MENTAL HEALTH FACILITY
HOLLYWOOD HILLS, LOS ANGELES, CALIFORNIA
MONDAY, JULY 7, 2014, 9:28 A.M.
It was Langley’s turn to clear his throat. “First and foremost,” he began, lowering his voice as if concerned about being overheard, even though the attendants had left the room, “I have to go back to basics. I must be certain that both of you really know what it means for a program to be heuristic.”
George and Paula exchanged a glance. To both of them it seemed a strange way for Langley to start.
“Of course I do, Lewis,” Paula replied. “I’ve been selling that feature to God knows how many people!”
“I’m mostly interested in Dr. Wilson’s answer. But still, selling heuristic and understanding heuristic can be two different things.” He turned to George.
“I have an idea, but I’m not entirely sure I could define it.”
“In its original meaning, ‘heuristic’ denoted a speculative concept that could serve as a guide in the solution of a problem, or a teaching method by which learning takes place through discoveries made by the student himself.”
George and Paula looked at each other for a moment with confusion. Neither understood what Langley was saying. George, in particular, under the circumstances, found Langley’s comments bizarre.
“In computer programming,” Langley continued, “‘heuristic’ means a problem-solving technique that can be described as the ability to take advantage of previous solutions.

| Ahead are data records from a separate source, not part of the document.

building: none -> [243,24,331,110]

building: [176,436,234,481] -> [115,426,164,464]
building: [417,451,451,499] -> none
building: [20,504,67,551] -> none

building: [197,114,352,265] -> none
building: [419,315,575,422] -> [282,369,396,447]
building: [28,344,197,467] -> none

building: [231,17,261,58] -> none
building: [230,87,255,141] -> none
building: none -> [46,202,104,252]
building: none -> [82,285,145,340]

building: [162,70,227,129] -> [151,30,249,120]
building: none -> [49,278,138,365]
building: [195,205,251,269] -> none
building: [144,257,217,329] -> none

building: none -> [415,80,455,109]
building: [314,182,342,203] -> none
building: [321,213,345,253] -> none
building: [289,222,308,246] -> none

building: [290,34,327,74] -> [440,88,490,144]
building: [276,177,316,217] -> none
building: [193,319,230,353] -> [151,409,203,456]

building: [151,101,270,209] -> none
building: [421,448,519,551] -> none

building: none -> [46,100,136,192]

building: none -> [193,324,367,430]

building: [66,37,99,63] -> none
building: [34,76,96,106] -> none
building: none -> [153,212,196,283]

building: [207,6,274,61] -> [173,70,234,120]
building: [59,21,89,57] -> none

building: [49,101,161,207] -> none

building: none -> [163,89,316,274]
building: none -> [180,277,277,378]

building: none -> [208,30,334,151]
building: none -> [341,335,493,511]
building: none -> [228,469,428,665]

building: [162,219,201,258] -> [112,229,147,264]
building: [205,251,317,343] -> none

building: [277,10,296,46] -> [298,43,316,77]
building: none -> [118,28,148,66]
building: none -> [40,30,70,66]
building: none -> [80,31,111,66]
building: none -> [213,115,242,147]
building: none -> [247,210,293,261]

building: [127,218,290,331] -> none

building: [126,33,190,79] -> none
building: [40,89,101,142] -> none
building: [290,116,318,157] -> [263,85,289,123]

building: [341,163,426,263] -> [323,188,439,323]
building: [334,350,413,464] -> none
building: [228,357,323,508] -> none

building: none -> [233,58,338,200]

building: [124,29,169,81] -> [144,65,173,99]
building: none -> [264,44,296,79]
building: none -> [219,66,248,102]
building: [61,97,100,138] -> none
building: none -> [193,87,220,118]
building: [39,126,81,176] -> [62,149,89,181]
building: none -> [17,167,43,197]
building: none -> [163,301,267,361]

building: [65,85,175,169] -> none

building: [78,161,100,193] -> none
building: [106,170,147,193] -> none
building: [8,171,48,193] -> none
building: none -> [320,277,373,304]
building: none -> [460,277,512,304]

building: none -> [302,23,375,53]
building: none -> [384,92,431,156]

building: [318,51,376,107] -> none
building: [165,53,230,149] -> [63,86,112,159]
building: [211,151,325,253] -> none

What I mean is that the application incorporates information and solutions in its database to apply them in future problems, which it had not been originally programmed to solve.” Langley focused on George to see if he was grasping it.
George nodded. It seemed like an awfully complicated way to say that a computer program could learn.
“It was important from the outset that the iDoc algorithm be written to enable it to take advantage of previous cases that it had encountered and to do it quickly. The initial alpha trials gave us an idea of the number of situations that would need a flesh-and-blood medical specialist as backup. To fulfill this need we created what we call the ‘control room.’ The control room is—”
“Paula actually has taken me on a visit to the control room,” George interrupted, hoping Langley would get to the point more quickly.